Recorded data:
::::
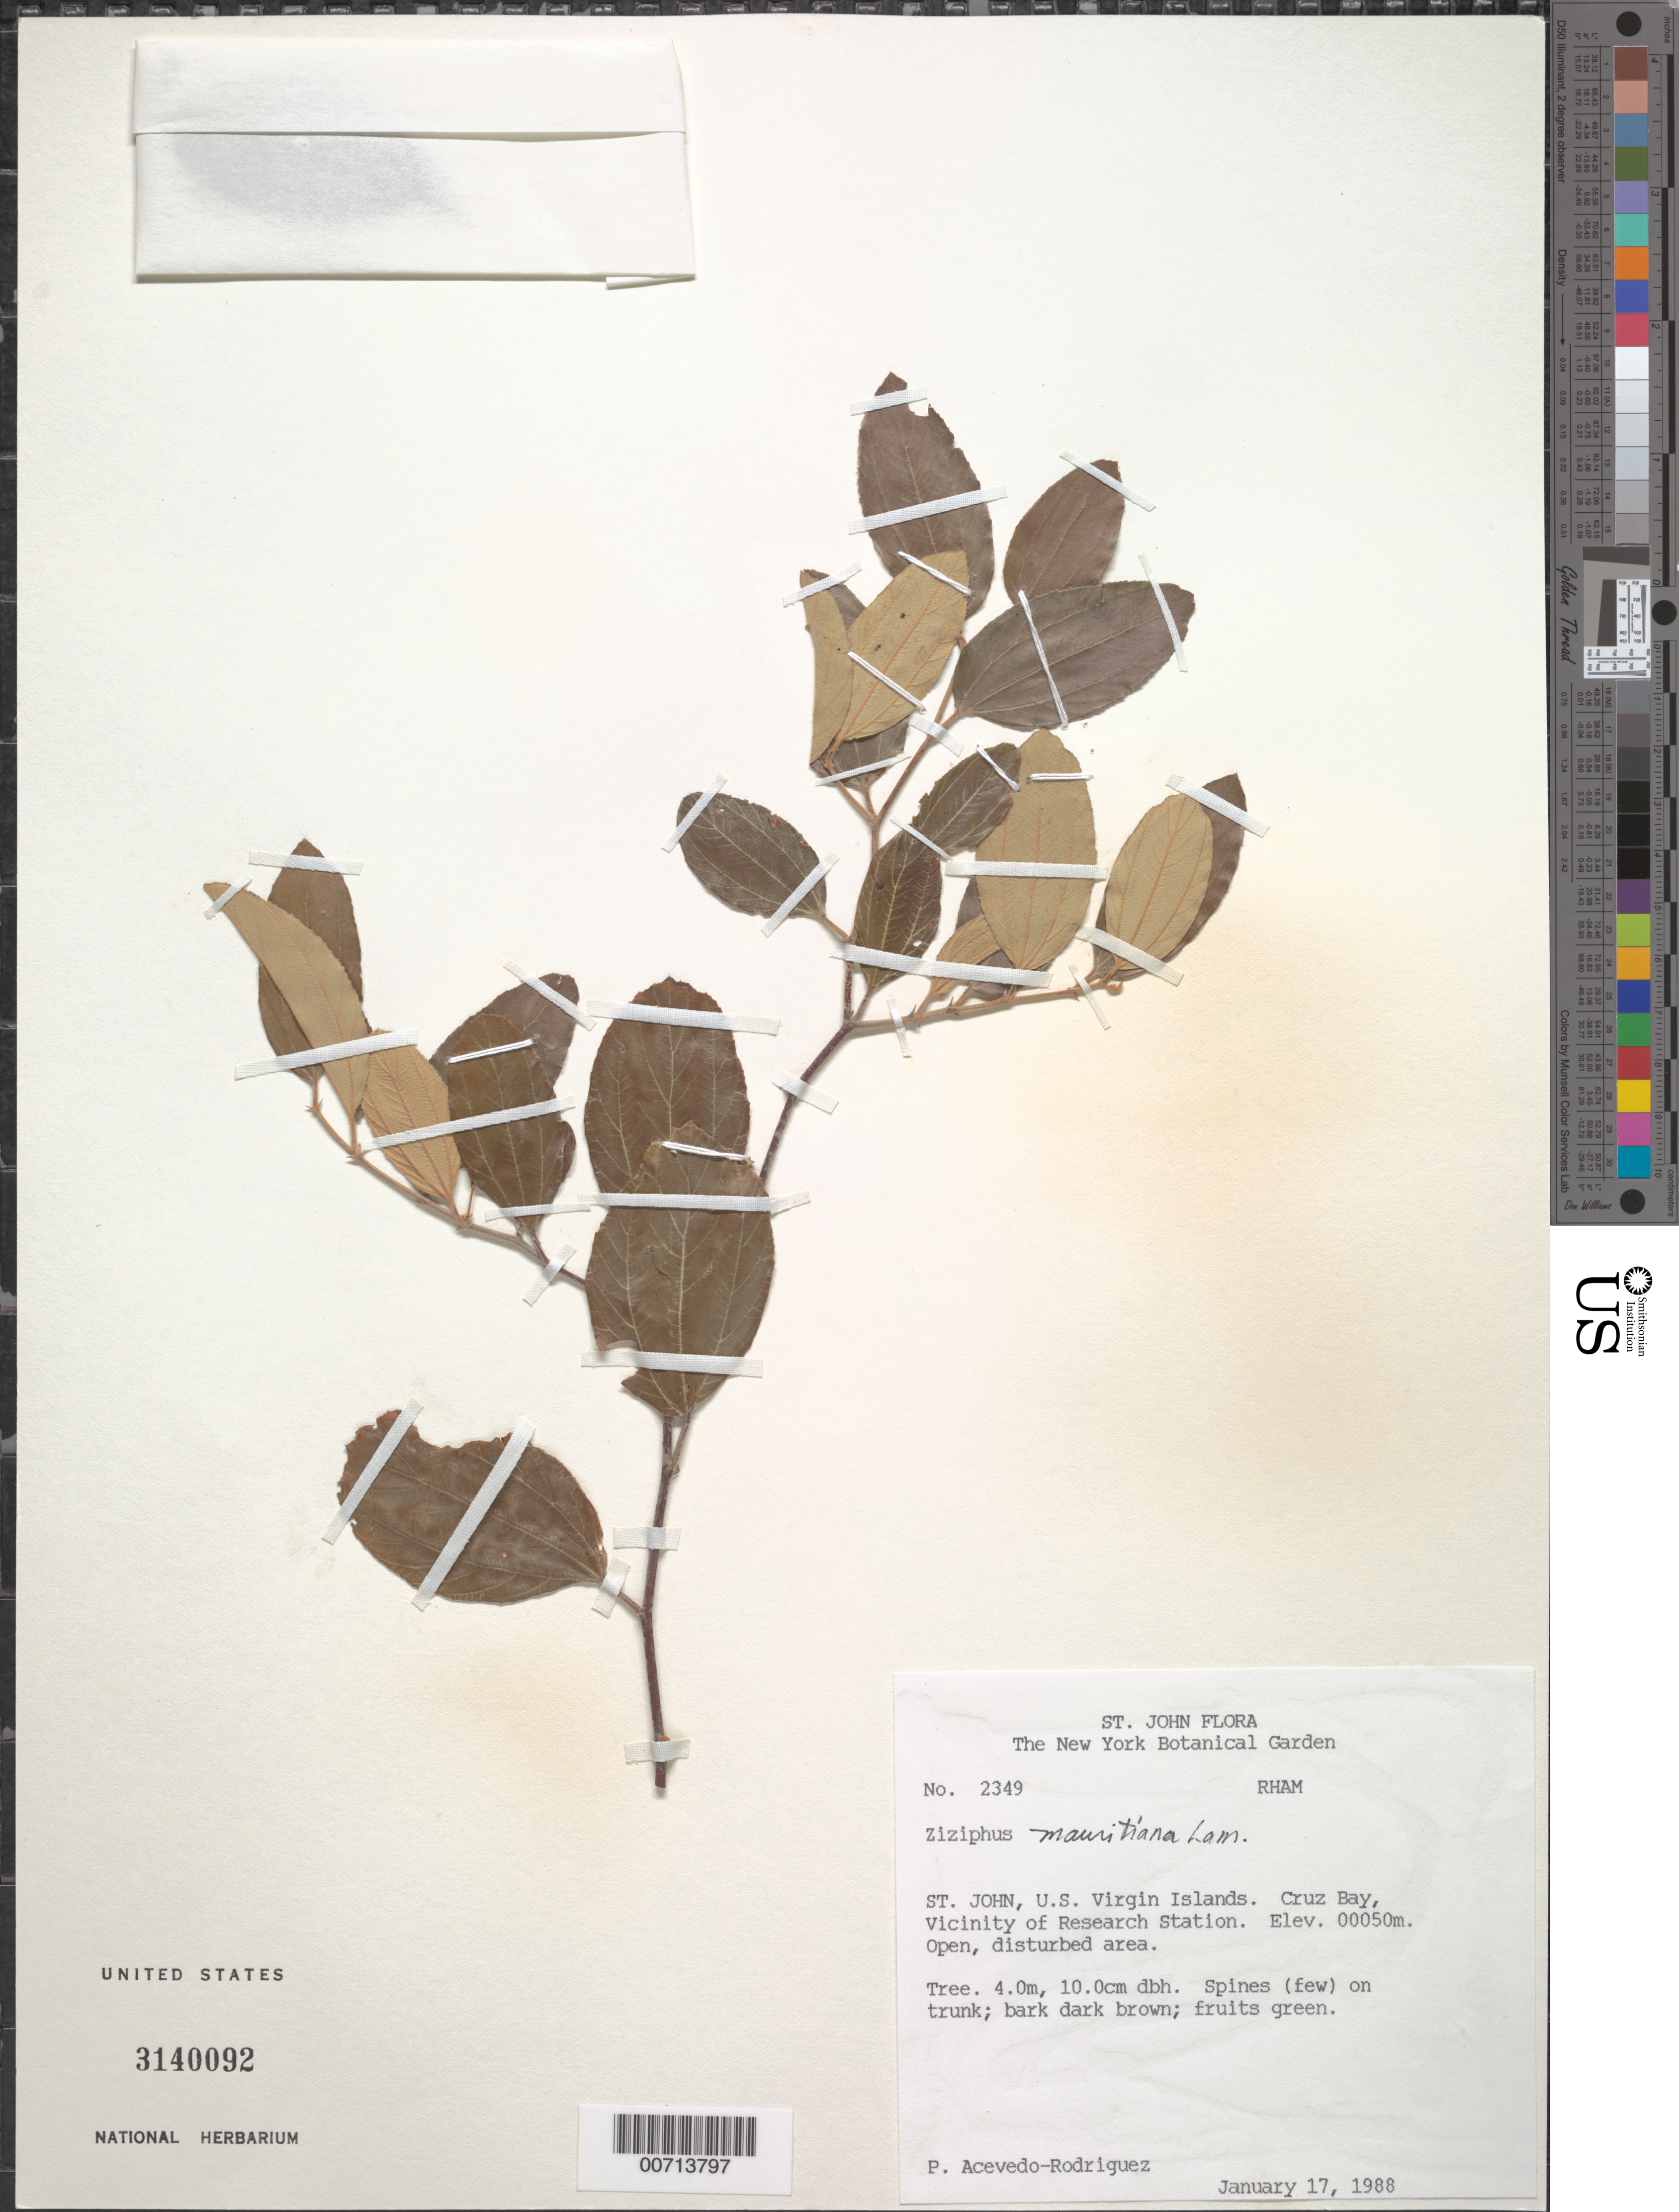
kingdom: Plantae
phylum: Tracheophyta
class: Magnoliopsida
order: Rosales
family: Rhamnaceae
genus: Ziziphus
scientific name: Ziziphus mauritiana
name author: Lam.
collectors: P. Acevedo-Rodr., A. Reilly & J. Stone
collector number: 2349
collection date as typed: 17 Jan 1988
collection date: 1988-01-17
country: U.S. Virgin Islands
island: St. John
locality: Cruz Bay Quarter; vicinity of Research Station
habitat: Open, disturbed area.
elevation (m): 50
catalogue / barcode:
::::
Instructions for the task
Copy the lines word for word, starting at the line that has "phylum: Tracheophyta" and going through the end of the data.

Response
phylum: Tracheophyta
class: Magnoliopsida
order: Rosales
family: Rhamnaceae
genus: Ziziphus
scientific name: Ziziphus mauritiana
name author: Lam.
collectors: P. Acevedo-Rodr., A. Reilly & J. Stone
collector number: 2349
collection date as typed: 17 Jan 1988
collection date: 1988-01-17
country: U.S. Virgin Islands
island: St. John
locality: Cruz Bay Quarter; vicinity of Research Station
habitat: Open, disturbed area.
elevation (m): 50
catalogue / barcode:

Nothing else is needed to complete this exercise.